■ Excerpted records ■
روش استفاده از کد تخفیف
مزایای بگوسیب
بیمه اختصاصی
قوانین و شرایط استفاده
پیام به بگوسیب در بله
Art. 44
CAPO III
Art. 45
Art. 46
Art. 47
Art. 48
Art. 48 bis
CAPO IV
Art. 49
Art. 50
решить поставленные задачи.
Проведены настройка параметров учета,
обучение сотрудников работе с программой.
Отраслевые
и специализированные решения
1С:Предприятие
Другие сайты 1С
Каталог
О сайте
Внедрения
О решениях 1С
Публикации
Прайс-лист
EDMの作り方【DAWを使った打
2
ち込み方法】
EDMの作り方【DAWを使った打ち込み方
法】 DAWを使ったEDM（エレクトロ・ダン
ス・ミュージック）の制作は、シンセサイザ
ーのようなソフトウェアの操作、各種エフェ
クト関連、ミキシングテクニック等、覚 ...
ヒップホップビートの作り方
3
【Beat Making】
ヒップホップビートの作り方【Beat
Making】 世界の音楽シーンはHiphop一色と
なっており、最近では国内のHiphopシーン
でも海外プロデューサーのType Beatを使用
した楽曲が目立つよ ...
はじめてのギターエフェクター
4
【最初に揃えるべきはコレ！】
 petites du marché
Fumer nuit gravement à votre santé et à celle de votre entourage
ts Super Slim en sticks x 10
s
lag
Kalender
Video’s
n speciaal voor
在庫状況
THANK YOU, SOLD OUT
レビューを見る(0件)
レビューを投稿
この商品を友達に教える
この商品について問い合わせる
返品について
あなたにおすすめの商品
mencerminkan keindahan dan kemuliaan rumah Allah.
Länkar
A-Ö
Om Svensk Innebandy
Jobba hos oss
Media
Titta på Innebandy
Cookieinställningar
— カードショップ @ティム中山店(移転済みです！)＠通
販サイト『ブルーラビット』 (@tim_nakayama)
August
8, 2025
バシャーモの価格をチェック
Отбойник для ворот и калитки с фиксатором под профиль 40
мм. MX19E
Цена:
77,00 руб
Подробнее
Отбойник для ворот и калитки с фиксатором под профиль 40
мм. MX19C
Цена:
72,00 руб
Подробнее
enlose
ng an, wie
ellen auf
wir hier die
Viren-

■ What the task asks ■
In the entries above, count each line holding "EDMの作り方" and report the total and nothing more.

■ The answer ■
2